Le PDG de SFR, Frank Esser, a été mis sur la touche lundi, faisant les frais de l'arrivée tonitruante de Free sur le marché français de la téléphonie mobile, qui a accentué la perte de vitesse du deuxième opérateur télécoms hexagonal.
Frank Esser a quitté ses fonctions en "total accord avec le conseil de surveillance", a assuré la maison mère, le groupe Vivendi, en annonçant que ses fonctions seraient reprises par le président de son directoire, Jean-Bernard Lévy.
Le départ de cette figure du secteur, à la tête de SFR depuis dix ans, était pressenti depuis le 1er mars, quand M. Lévy avait annoncé sa volonté de resserrer les boulons dans la gestion de l'opérateur lors de la présentation de ses résultats annuels.
Le patron de Vivendi s'était alors longuement apesanti sur la nécessité d'"adapter" l'organisation de SFR à la "nouvelle donne" créée par l'arrivée de Free et de "redéployer son dispositif".
SFR avait déjà souffert en 2011, accusant un recul de plus de 3% de ses ventes qui ont totalisé 12,18 milliards d'euros, lié à la majoration de la TVA dans les télécoms.
L'arrivée tonitruante de Free (Iliad), quatrième opérateur français sur le marché, lui a porté un coup supplémentaire en avivant la guerre des prix.
Sur une base de 21 millions de clients, SFR en a perdu au total quelque 200.000, soit environ 1%, au cours des mois de janvier et février, correspondant aux deux premiers mois d'activité de Free.
Il n'est pas le seul dans ce cas. Les deux autres opérateurs "installés", Orange et Bouygues Telecom, ont eux aussi pâti du phénomène. Selon les estimations de Bouygues, Free Mobile disposerait aujourd'hui d'une clientèle de 2,2 millions de personnes.

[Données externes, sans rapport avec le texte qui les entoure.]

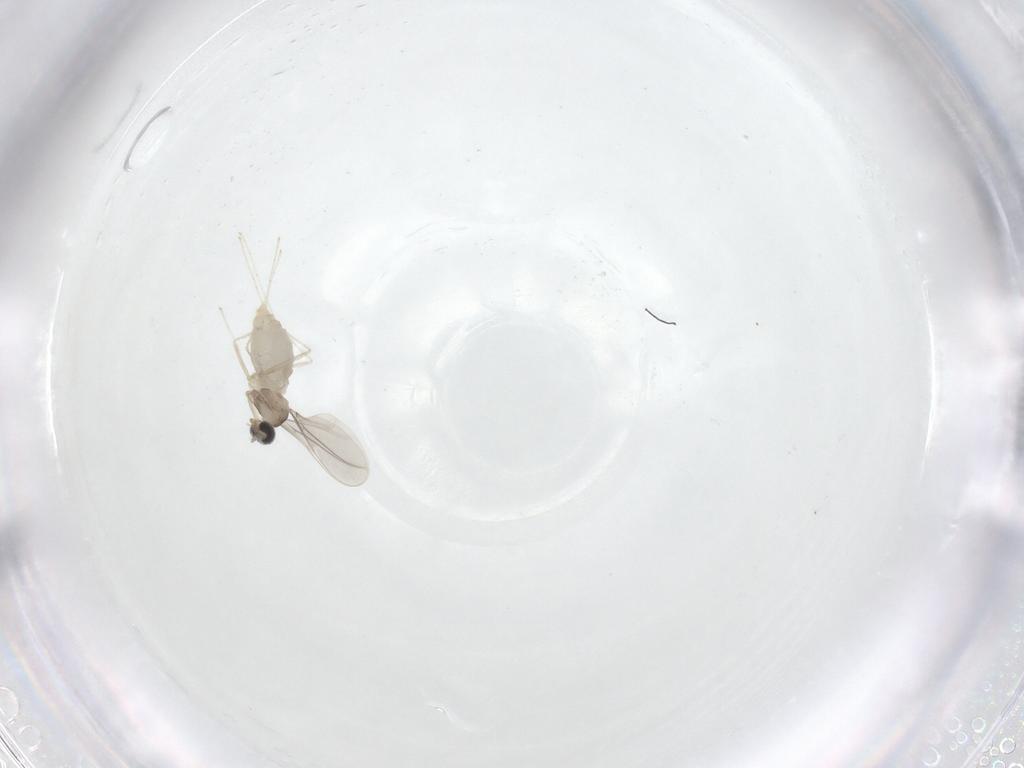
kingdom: Animalia
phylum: Arthropoda
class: Insecta
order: Diptera
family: Cecidomyiidae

Mais du fait de cette concurrence nouvelle, à laquelle il entend répondre par une poursuite de ses baisses de tarifs, SFR s'attend cette année à un net repli de 12 à 15% de son résultat brut d'exploitation. Ce qui a amené début mars Jean-Bernard Lévy à évoquer un réexamen "systématique" des coûts, "tant sur les investissements que sur l'exploitation".
Frank Esser paie-t-il dans ce contexte un excès de candeur? Auditionné à l'Assemblée nationale en février, il s'était dit "sincèrement étonné par l'agressivité" des offres à bas coûts de Free et s'était interrogé sur la "pérennité de ces innovations tarifaires".
Il avait en outre estimé que plusieurs "questions-clés" se posaient sur l'accord d'itinérance conclu par Orange et Free, "parce que pour moi, financer la fréquence 4G à deux euros par mois (allusion à une offre de forfait de Free), c'est impossible!", s'était-il exclamé.
Selon Les Echos et La Tribune, Jean-Bernard Lévy ne devrait assurer qu'un intérim à la tête de SFR, le temps pour Vivendi de trouver un remplaçant idoine à M. Esser.
Les Echos indiquent ainsi sur leur site internet qu'un cabinet de chasseurs de tête aurait été nommé pour trouver un successeur à plus long terme.
Selon le quotidien, plusieurs noms circulent déjà, dont ceux de Didier Quillot (ex-président de Lagardère Active et d'Orange France au début des années 2000), Gilles Pélisson (ex-directeur général de Bouygues Telecom), Olivier Huart (directeur général de TDF), Jean-Marc Tasseto (directeur général de Google France, ex-directeur marketing de SFR), et Michel Combes (directeur général Europe de Vodafone).
"Bertrand Méheut, le patron de Canal + aurait fait une offre de services qui a été déclinée par Vivendi", ajoute Les Echos.